● WORK TO COMPLETE: Could you copy every one of the entries below exactly, line for line?
# RAW DATA start
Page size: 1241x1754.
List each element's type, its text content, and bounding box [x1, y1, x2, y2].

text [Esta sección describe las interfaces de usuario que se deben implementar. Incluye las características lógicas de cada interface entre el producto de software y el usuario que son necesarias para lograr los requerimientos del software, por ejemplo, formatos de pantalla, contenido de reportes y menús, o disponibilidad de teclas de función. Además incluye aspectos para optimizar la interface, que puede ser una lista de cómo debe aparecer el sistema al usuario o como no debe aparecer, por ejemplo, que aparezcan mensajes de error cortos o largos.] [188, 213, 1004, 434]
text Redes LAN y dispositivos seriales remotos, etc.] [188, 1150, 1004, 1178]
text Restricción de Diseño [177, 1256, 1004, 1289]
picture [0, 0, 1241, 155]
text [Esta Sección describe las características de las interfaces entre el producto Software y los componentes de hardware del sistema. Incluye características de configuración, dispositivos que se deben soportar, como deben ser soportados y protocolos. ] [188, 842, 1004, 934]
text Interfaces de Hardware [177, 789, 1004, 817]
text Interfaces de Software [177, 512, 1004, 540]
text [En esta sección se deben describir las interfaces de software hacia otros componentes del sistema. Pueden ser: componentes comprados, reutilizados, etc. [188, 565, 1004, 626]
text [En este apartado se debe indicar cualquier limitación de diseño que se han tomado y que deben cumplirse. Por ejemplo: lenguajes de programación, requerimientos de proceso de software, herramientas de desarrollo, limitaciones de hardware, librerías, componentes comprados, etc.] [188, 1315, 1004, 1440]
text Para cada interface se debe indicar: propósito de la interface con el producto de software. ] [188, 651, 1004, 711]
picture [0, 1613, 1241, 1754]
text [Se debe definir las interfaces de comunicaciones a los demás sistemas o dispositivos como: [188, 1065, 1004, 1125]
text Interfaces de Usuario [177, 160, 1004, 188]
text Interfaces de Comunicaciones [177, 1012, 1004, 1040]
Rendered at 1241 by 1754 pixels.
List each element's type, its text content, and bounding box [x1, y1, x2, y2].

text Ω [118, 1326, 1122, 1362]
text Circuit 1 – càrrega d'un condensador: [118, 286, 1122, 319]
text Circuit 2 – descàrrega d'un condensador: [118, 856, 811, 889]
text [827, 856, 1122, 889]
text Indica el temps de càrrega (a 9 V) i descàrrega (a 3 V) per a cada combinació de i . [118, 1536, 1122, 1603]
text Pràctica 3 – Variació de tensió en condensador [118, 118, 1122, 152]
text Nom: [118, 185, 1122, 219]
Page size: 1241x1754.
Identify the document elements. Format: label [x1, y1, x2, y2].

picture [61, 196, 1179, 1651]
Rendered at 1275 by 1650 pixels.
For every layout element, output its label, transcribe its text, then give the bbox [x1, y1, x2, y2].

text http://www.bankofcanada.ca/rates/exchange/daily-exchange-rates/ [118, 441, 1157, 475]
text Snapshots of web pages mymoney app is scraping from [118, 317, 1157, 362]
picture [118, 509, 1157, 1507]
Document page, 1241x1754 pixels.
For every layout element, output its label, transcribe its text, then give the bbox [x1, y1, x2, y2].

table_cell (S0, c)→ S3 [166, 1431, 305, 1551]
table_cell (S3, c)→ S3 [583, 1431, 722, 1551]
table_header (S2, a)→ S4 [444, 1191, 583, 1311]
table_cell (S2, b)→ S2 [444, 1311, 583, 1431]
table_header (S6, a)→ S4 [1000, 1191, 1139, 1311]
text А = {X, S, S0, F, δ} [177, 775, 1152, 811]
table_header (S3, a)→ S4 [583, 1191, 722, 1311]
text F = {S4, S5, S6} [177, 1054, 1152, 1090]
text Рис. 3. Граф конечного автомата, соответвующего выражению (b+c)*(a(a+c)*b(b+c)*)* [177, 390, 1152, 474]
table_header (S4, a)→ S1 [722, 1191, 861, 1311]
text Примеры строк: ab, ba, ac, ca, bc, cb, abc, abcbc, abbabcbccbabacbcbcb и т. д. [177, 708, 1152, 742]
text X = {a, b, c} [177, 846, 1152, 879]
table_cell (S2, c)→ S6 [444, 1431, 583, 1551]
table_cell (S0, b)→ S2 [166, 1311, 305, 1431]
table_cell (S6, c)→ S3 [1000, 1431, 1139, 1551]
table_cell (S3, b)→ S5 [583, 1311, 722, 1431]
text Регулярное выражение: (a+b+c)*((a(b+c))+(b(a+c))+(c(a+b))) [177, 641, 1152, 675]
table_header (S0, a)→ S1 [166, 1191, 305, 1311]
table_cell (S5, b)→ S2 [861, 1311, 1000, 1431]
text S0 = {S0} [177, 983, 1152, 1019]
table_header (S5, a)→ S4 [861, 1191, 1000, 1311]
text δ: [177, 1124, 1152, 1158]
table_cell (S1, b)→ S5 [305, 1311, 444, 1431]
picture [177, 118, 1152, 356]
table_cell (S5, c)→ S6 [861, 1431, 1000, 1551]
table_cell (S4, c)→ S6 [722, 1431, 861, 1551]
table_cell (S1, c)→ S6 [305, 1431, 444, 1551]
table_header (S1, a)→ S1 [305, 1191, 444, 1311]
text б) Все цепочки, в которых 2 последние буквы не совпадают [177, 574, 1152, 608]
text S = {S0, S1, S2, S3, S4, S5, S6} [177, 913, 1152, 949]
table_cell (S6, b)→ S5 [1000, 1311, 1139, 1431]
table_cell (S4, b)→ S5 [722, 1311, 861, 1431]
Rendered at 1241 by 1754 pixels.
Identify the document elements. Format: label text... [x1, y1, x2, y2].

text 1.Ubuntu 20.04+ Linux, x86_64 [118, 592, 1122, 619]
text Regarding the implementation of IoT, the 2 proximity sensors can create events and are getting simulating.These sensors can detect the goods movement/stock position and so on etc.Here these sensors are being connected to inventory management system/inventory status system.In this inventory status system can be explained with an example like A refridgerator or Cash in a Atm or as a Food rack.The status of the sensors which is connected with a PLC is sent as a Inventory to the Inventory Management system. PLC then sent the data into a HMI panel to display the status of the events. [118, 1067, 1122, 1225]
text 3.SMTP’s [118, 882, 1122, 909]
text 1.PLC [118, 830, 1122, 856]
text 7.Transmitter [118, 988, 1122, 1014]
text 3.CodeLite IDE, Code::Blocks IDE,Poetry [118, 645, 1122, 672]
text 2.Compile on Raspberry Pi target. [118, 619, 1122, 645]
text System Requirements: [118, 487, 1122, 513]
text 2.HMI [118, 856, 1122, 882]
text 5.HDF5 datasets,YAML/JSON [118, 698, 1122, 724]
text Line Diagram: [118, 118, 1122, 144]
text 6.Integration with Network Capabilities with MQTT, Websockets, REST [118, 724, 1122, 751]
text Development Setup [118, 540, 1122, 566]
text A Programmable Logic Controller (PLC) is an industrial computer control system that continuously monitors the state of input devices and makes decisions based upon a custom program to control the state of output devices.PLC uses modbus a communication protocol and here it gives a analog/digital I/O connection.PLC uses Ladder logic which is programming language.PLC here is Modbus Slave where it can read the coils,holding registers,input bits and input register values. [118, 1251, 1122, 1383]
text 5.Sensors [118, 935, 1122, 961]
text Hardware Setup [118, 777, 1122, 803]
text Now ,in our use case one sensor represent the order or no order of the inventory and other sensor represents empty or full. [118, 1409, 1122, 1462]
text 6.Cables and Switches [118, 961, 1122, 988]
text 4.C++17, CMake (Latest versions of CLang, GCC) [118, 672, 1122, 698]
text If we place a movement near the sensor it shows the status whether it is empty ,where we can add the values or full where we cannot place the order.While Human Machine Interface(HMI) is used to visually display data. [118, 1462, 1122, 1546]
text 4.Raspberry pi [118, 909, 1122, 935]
# RAW DATA end
● RESPONSE:
Page size: 1241x1754.
List each element's type, its text content, and bounding box [x1, y1, x2, y2].

text [Esta sección describe las interfaces de usuario que se deben implementar. Incluye las características lógicas de cada interface entre el producto de software y el usuario que son necesarias para lograr los requerimientos del software, por ejemplo, formatos de pantalla, contenido de reportes y menús, o disponibilidad de teclas de función. Además incluye aspectos para optimizar la interface, que puede ser una lista de cómo debe aparecer el sistema al usuario o como no debe aparecer, por ejemplo, que aparezcan mensajes de error cortos o largos.] [188, 213, 1004, 434]
text Redes LAN y dispositivos seriales remotos, etc.] [188, 1150, 1004, 1178]
text Restricción de Diseño [177, 1256, 1004, 1289]
picture [0, 0, 1241, 155]
text [Esta Sección describe las características de las interfaces entre el producto Software y los componentes de hardware del sistema. Incluye características de configuración, dispositivos que se deben soportar, como deben ser soportados y protocolos. ] [188, 842, 1004, 934]
text Interfaces de Hardware [177, 789, 1004, 817]
text Interfaces de Software [177, 512, 1004, 540]
text [En esta sección se deben describir las interfaces de software hacia otros componentes del sistema. Pueden ser: componentes comprados, reutilizados, etc. [188, 565, 1004, 626]
text [En este apartado se debe indicar cualquier limitación de diseño que se han tomado y que deben cumplirse. Por ejemplo: lenguajes de programación, requerimientos de proceso de software, herramientas de desarrollo, limitaciones de hardware, librerías, componentes comprados, etc.] [188, 1315, 1004, 1440]
text Para cada interface se debe indicar: propósito de la interface con el producto de software. ] [188, 651, 1004, 711]
picture [0, 1613, 1241, 1754]
text [Se debe definir las interfaces de comunicaciones a los demás sistemas o dispositivos como: [188, 1065, 1004, 1125]
text Interfaces de Usuario [177, 160, 1004, 188]
text Interfaces de Comunicaciones [177, 1012, 1004, 1040]
Rendered at 1241 by 1754 pixels.
List each element's type, its text content, and bounding box [x1, y1, x2, y2].

text Ω [118, 1326, 1122, 1362]
text Circuit 1 – càrrega d'un condensador: [118, 286, 1122, 319]
text Circuit 2 – descàrrega d'un condensador: [118, 856, 811, 889]
text [827, 856, 1122, 889]
text Indica el temps de càrrega (a 9 V) i descàrrega (a 3 V) per a cada combinació de i . [118, 1536, 1122, 1603]
text Pràctica 3 – Variació de tensió en condensador [118, 118, 1122, 152]
text Nom: [118, 185, 1122, 219]
Page size: 1241x1754.
Identify the document elements. Format: label [x1, y1, x2, y2].

picture [61, 196, 1179, 1651]
Rendered at 1275 by 1650 pixels.
For every layout element, output its label, transcribe its text, then give the bbox [x1, y1, x2, y2].

text http://www.bankofcanada.ca/rates/exchange/daily-exchange-rates/ [118, 441, 1157, 475]
text Snapshots of web pages mymoney app is scraping from [118, 317, 1157, 362]
picture [118, 509, 1157, 1507]
Document page, 1241x1754 pixels.
For every layout element, output its label, transcribe its text, then give the bbox [x1, y1, x2, y2].

table_cell (S0, c)→ S3 [166, 1431, 305, 1551]
table_cell (S3, c)→ S3 [583, 1431, 722, 1551]
table_header (S2, a)→ S4 [444, 1191, 583, 1311]
table_cell (S2, b)→ S2 [444, 1311, 583, 1431]
table_header (S6, a)→ S4 [1000, 1191, 1139, 1311]
text А = {X, S, S0, F, δ} [177, 775, 1152, 811]
table_header (S3, a)→ S4 [583, 1191, 722, 1311]
text F = {S4, S5, S6} [177, 1054, 1152, 1090]
text Рис. 3. Граф конечного автомата, соответвующего выражению (b+c)*(a(a+c)*b(b+c)*)* [177, 390, 1152, 474]
table_header (S4, a)→ S1 [722, 1191, 861, 1311]
text Примеры строк: ab, ba, ac, ca, bc, cb, abc, abcbc, abbabcbccbabacbcbcb и т. д. [177, 708, 1152, 742]
text X = {a, b, c} [177, 846, 1152, 879]
table_cell (S2, c)→ S6 [444, 1431, 583, 1551]
table_cell (S0, b)→ S2 [166, 1311, 305, 1431]
table_cell (S6, c)→ S3 [1000, 1431, 1139, 1551]
table_cell (S3, b)→ S5 [583, 1311, 722, 1431]
text Регулярное выражение: (a+b+c)*((a(b+c))+(b(a+c))+(c(a+b))) [177, 641, 1152, 675]
table_header (S0, a)→ S1 [166, 1191, 305, 1311]
table_cell (S5, b)→ S2 [861, 1311, 1000, 1431]
text S0 = {S0} [177, 983, 1152, 1019]
table_header (S5, a)→ S4 [861, 1191, 1000, 1311]
text δ: [177, 1124, 1152, 1158]
table_cell (S1, b)→ S5 [305, 1311, 444, 1431]
picture [177, 118, 1152, 356]
table_cell (S5, c)→ S6 [861, 1431, 1000, 1551]
table_cell (S4, c)→ S6 [722, 1431, 861, 1551]
table_cell (S1, c)→ S6 [305, 1431, 444, 1551]
table_header (S1, a)→ S1 [305, 1191, 444, 1311]
text б) Все цепочки, в которых 2 последние буквы не совпадают [177, 574, 1152, 608]
text S = {S0, S1, S2, S3, S4, S5, S6} [177, 913, 1152, 949]
table_cell (S6, b)→ S5 [1000, 1311, 1139, 1431]
table_cell (S4, b)→ S5 [722, 1311, 861, 1431]
Rendered at 1241 by 1754 pixels.
Identify the document elements. Format: label text... [x1, y1, x2, y2].

text 1.Ubuntu 20.04+ Linux, x86_64 [118, 592, 1122, 619]
text Regarding the implementation of IoT, the 2 proximity sensors can create events and are getting simulating.These sensors can detect the goods movement/stock position and so on etc.Here these sensors are being connected to inventory management system/inventory status system.In this inventory status system can be explained with an example like A refridgerator or Cash in a Atm or as a Food rack.The status of the sensors which is connected with a PLC is sent as a Inventory to the Inventory Management system. PLC then sent the data into a HMI panel to display the status of the events. [118, 1067, 1122, 1225]
text 3.SMTP’s [118, 882, 1122, 909]
text 1.PLC [118, 830, 1122, 856]
text 7.Transmitter [118, 988, 1122, 1014]
text 3.CodeLite IDE, Code::Blocks IDE,Poetry [118, 645, 1122, 672]
text 2.Compile on Raspberry Pi target. [118, 619, 1122, 645]
text System Requirements: [118, 487, 1122, 513]
text 2.HMI [118, 856, 1122, 882]
text 5.HDF5 datasets,YAML/JSON [118, 698, 1122, 724]
text Line Diagram: [118, 118, 1122, 144]
text 6.Integration with Network Capabilities with MQTT, Websockets, REST [118, 724, 1122, 751]
text Development Setup [118, 540, 1122, 566]
text A Programmable Logic Controller (PLC) is an industrial computer control system that continuously monitors the state of input devices and makes decisions based upon a custom program to control the state of output devices.PLC uses modbus a communication protocol and here it gives a analog/digital I/O connection.PLC uses Ladder logic which is programming language.PLC here is Modbus Slave where it can read the coils,holding registers,input bits and input register values. [118, 1251, 1122, 1383]
text 5.Sensors [118, 935, 1122, 961]
text Hardware Setup [118, 777, 1122, 803]
text Now ,in our use case one sensor represent the order or no order of the inventory and other sensor represents empty or full. [118, 1409, 1122, 1462]
text 6.Cables and Switches [118, 961, 1122, 988]
text 4.C++17, CMake (Latest versions of CLang, GCC) [118, 672, 1122, 698]
text If we place a movement near the sensor it shows the status whether it is empty ,where we can add the values or full where we cannot place the order.While Human Machine Interface(HMI) is used to visually display data. [118, 1462, 1122, 1546]
text 4.Raspberry pi [118, 909, 1122, 935]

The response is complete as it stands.